About the job
It takes powerful technology to connect our brands and partners with an audience of hundreds of millions of people. Whether you're looking to write mobile app code, engineer the servers behind our massive ad tech stacks, or develop algorithms to help us process trillions of data points a day, what you do here will have a huge impact on our business and the world. Our Tooling and Reliability Platforms team operates as a foundational pillar of the Central Technology Organization. We provide the paved road for Yahoo's diverse verticals, enabling them to ship world-class products at a global scale. Our mission is to build the modern, secure, and highly efficient platforms that power all of Yahoo's brands, with a relentless focus on Engineered Resilience. The Tooling and Reliability team is looking for a Software Dev Engineer I (IC2) focused on building and maintaining the vital services that support our primary incident management platform. You will be at the forefront of our AIOps initiative, building new AI services designed to provide service teams with instant context and automated triaging capabilities during high-pressure incidents.

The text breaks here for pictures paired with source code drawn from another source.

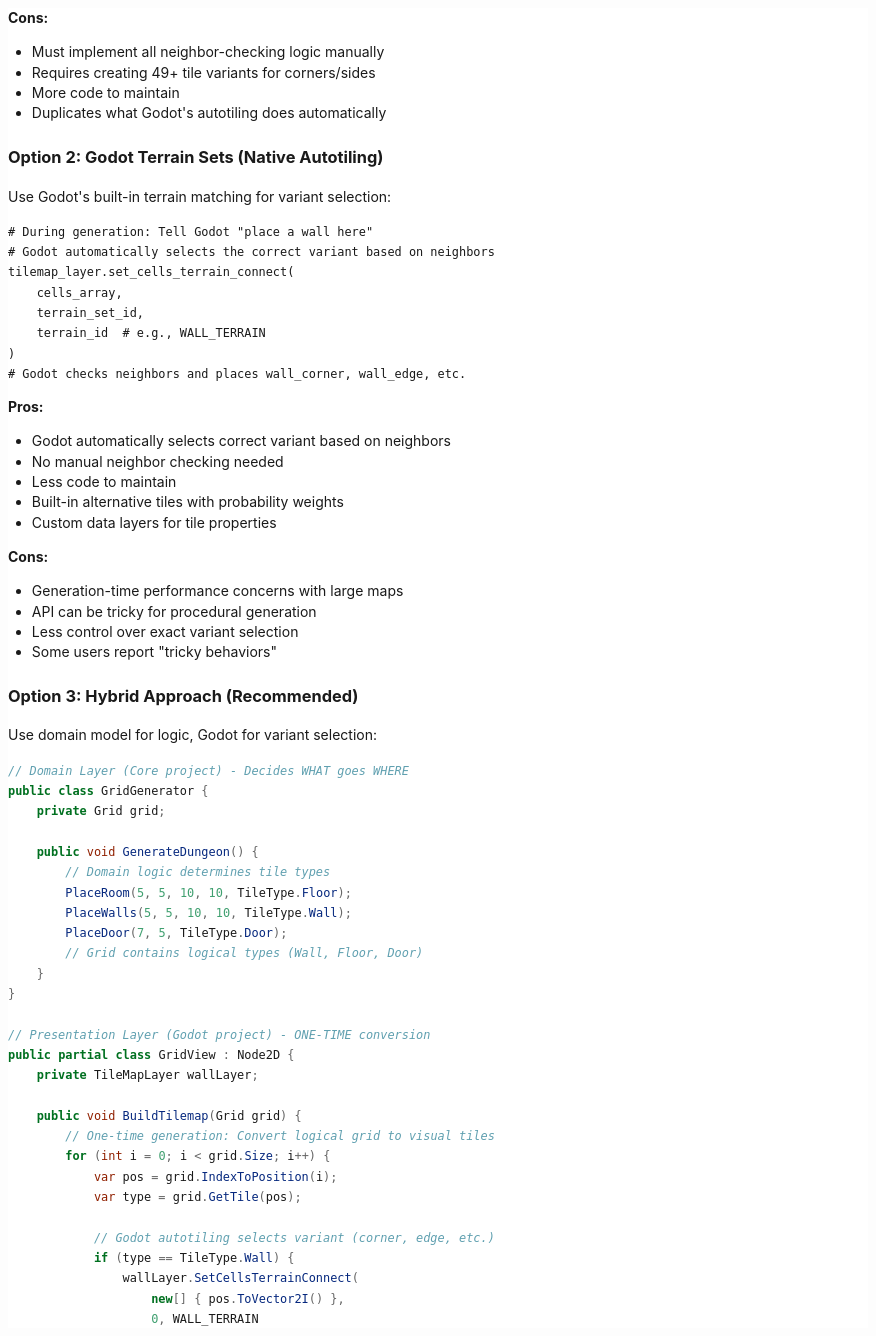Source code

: **Cons:**
- Must implement all neighbor-checking logic manually
- Requires creating 49+ tile variants for corners/sides
- More code to maintain
- Duplicates what Godot's autotiling does automatically

### Option 2: Godot Terrain Sets (Native Autotiling)

Use Godot's built-in terrain matching for variant selection:
```gdscript
# During generation: Tell Godot "place a wall here"
# Godot automatically selects the correct variant based on neighbors
tilemap_layer.set_cells_terrain_connect(
    cells_array,
    terrain_set_id,
    terrain_id  # e.g., WALL_TERRAIN
)
# Godot checks neighbors and places wall_corner, wall_edge, etc.
```

**Pros:**
- Godot automatically selects correct variant based on neighbors
- No manual neighbor checking needed
- Less code to maintain
- Built-in alternative tiles with probability weights
- Custom data layers for tile properties

**Cons:**
- Generation-time performance concerns with large maps
- API can be tricky for procedural generation
- Less control over exact variant selection
- Some users report "tricky behaviors"

### Option 3: Hybrid Approach (Recommended)

Use domain model for logic, Godot for variant selection:

```csharp
// Domain Layer (Core project) - Decides WHAT goes WHERE
public class GridGenerator {
    private Grid grid;
    
    public void GenerateDungeon() {
        // Domain logic determines tile types
        PlaceRoom(5, 5, 10, 10, TileType.Floor);
        PlaceWalls(5, 5, 10, 10, TileType.Wall);
        PlaceDoor(7, 5, TileType.Door);
        // Grid contains logical types (Wall, Floor, Door)
    }
}

// Presentation Layer (Godot project) - ONE-TIME conversion
public partial class GridView : Node2D {
    private TileMapLayer wallLayer;
    
    public void BuildTilemap(Grid grid) {
        // One-time generation: Convert logical grid to visual tiles
        for (int i = 0; i < grid.Size; i++) {
            var pos = grid.IndexToPosition(i);
            var type = grid.GetTile(pos);
            
            // Godot autotiling selects variant (corner, edge, etc.)
            if (type == TileType.Wall) {
                wallLayer.SetCellsTerrainConnect(
                    new[] { pos.ToVector2I() },
                    0, WALL_TERRAIN
```
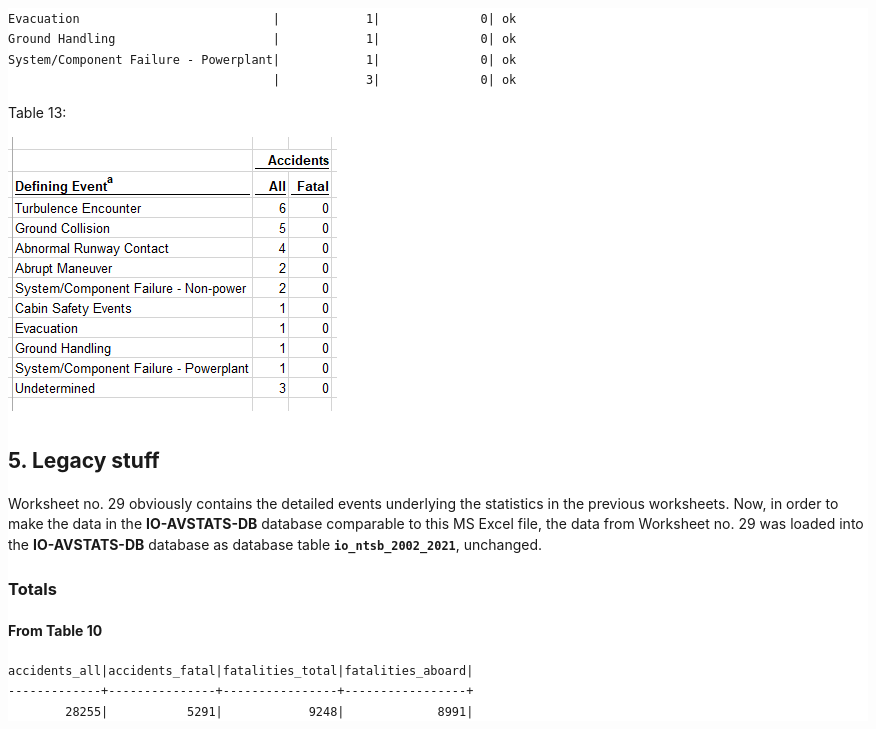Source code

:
 ```
Evacuation                           |            1|              0| ok
Ground Handling                      |            1|              0| ok
System/Component Failure - Powerplant|            1|              0| ok
                                     |            3|              0| ok
```
Table 13:

<kbd>![](img/20_Years_Table_13.png)</kbd>

























## 5. Legacy stuff


Worksheet no. 29 obviously contains the detailed events underlying the statistics in the previous worksheets.
Now, in order to make the data in the **IO-AVSTATS-DB** database comparable to this MS Excel file, the data from Worksheet no. 29 was loaded into the **IO-AVSTATS-DB** database as database table **`io_ntsb_2002_2021`**, unchanged.

### Totals

#### From Table 10

```
accidents_all|accidents_fatal|fatalities_total|fatalities_aboard|
-------------+---------------+----------------+-----------------+
        28255|           5291|            9248|             8991|
```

In this role, you will be expected to utilize AI-augmented workflows to increase engineering velocity and ensure the resilience of our global platforms.
Responsibilities
Build, deploy, and maintain high-availability services that integrate our core Incident Management tools with Yahoo's internal ecosystem.
Develop new AI services and agents that ingest massive amounts of telemetry to provide on-call engineers with real-time summaries, historical context, and automated root-cause hypotheses.
Use Infrastructure as Code (Terraform/CloudFormation) to manage serverless infrastructure, ensuring reliability tools are as resilient as the services they monitor.
Identify and implement AI-driven efficiencies in your day-to-day development, replacing manual, repetitive tasks with automated or AI-assisted workflows.
Leverage AI pair-programming tools to accelerate code reviews and ensure high unit-test coverage for all new reliability services.
Verify and validate AI-generated code and infrastructure outputs to ensure they meet Yahoo's security and resilience standards.
Qualifications
Minimum
Bachelor's degree in Computer Science, Engineering, or a related technical field (or equivalent practical experience).
Proficiency in at least one programming language (Python or Go preferred).
Working knowledge of AI-assisted development tools (e.g., GitHub Copilot, Amazon CodeWhisperer, or Cursor).
Understanding of Linux/Unix environments and basic networking concepts.
Familiarity with Git and version control.
Preferred
Experience with Cloud providers (AWS, GCP).
Familiarity with Docker, Kubernetes, or serverless architectures.
Demonstrated experience using Prompt Engineering to assist in debugging complex system failures or generating technical documentation.
Interest in Machine Learning applications for DevOps and site reliability.